Task input
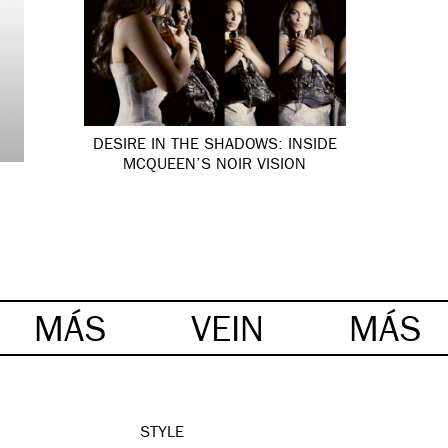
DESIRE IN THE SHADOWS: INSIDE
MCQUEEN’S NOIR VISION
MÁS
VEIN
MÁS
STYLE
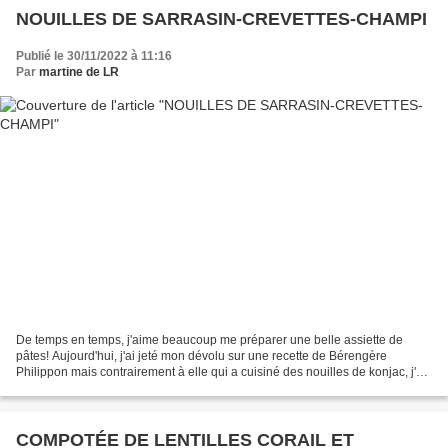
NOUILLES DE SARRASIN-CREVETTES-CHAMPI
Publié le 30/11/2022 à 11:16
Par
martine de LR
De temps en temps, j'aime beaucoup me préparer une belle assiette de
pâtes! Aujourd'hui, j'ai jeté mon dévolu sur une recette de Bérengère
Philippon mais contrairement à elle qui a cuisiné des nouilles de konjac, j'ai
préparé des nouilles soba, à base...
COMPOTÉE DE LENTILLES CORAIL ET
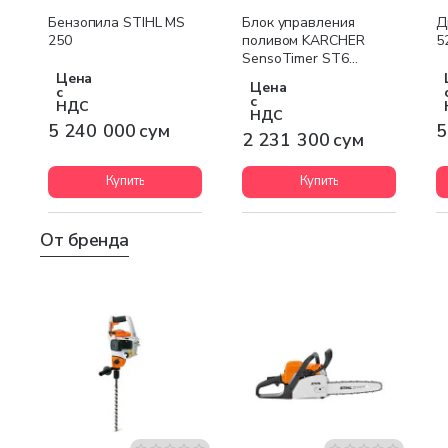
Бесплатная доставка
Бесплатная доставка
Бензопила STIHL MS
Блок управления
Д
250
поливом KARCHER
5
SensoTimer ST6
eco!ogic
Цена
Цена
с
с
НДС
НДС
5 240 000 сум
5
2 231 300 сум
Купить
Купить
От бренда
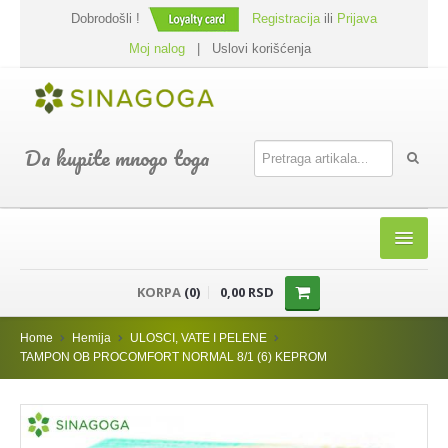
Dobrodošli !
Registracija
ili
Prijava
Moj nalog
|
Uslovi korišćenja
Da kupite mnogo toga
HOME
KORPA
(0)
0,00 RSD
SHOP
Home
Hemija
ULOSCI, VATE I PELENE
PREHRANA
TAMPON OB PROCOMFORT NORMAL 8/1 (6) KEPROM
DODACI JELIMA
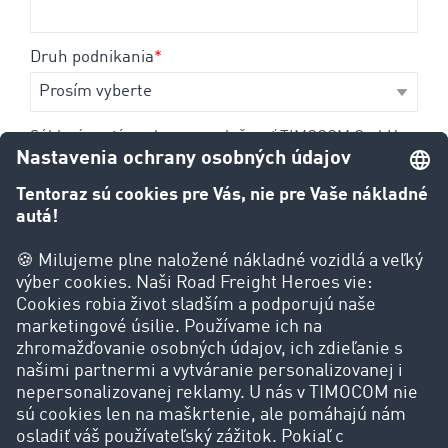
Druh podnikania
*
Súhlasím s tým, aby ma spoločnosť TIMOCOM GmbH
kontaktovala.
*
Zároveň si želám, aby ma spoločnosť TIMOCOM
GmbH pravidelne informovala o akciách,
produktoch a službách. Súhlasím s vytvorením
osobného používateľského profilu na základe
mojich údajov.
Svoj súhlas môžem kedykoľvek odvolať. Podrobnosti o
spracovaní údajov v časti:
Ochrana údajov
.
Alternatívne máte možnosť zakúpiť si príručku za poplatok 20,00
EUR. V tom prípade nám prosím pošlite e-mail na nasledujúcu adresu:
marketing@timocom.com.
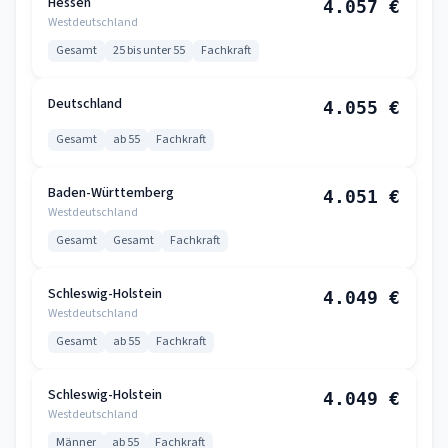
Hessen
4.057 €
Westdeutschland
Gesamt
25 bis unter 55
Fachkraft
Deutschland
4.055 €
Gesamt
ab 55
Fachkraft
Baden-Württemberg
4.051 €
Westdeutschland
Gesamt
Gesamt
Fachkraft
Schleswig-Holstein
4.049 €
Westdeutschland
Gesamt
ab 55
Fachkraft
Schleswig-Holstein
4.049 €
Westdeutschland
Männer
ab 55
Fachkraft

* * *

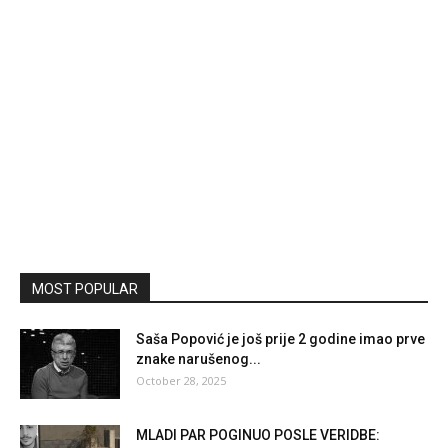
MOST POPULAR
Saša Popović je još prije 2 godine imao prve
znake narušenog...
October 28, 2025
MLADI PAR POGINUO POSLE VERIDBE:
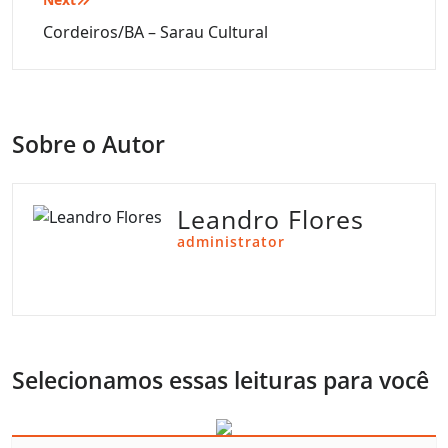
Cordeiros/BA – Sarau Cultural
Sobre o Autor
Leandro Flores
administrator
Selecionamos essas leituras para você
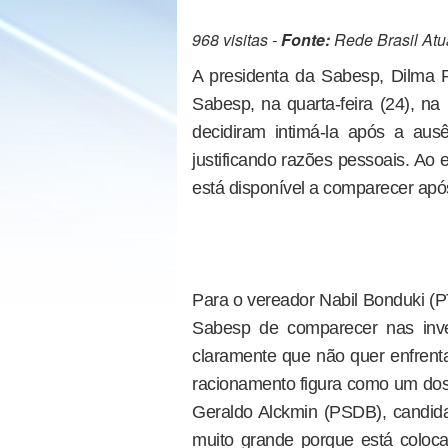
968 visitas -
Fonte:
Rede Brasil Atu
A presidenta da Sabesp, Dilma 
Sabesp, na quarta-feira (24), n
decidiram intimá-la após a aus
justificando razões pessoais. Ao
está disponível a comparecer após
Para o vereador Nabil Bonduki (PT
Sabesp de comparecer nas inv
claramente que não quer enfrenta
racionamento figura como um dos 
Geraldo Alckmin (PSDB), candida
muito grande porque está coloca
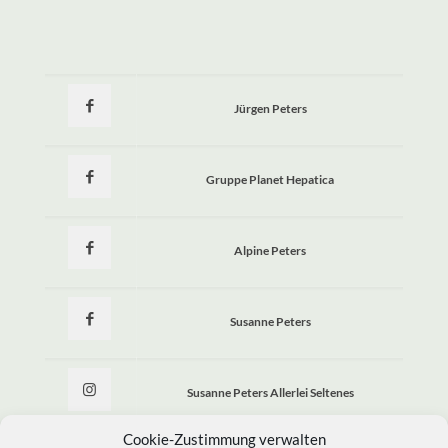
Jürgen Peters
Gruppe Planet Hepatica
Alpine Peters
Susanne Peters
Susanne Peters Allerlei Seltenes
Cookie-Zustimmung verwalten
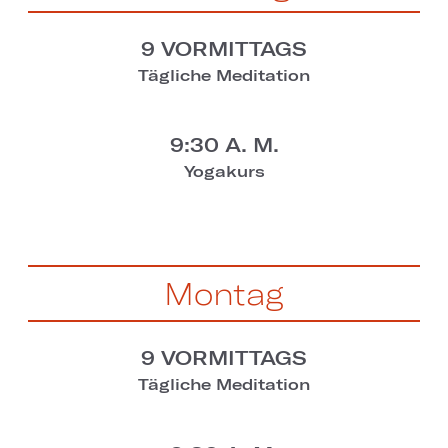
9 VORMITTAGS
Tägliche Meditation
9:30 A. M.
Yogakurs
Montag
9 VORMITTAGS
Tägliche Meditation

Goal of the exercise
Render the entry lines starting at the one containing "NOUILLES DE SARRASIN-CREVETTES-CHAMPI" and ending at the one containing "COMPOTÉE DE LENTILLES CORAIL ET" as a Markdown table with the columns Row and Line text. Number each line, and leave out blank lines.

Result of the exercise
| Row | Line text |
|---|---|
| 1 | NOUILLES DE SARRASIN-CREVETTES-CHAMPI |
| 2 | Publié le 30/11/2022 à 11:16 |
| 3 | Par |
| 4 | martine de LR |
| 5 | De temps en temps, j'aime beaucoup me préparer une belle assiette de |
| 6 | pâtes! Aujourd'hui, j'ai jeté mon dévolu sur une recette de Bérengère |
| 7 | Philippon mais contrairement à elle qui a cuisiné des nouilles de konjac, j'ai |
| 8 | préparé des nouilles soba, à base... |
| 9 | COMPOTÉE DE LENTILLES CORAIL ET |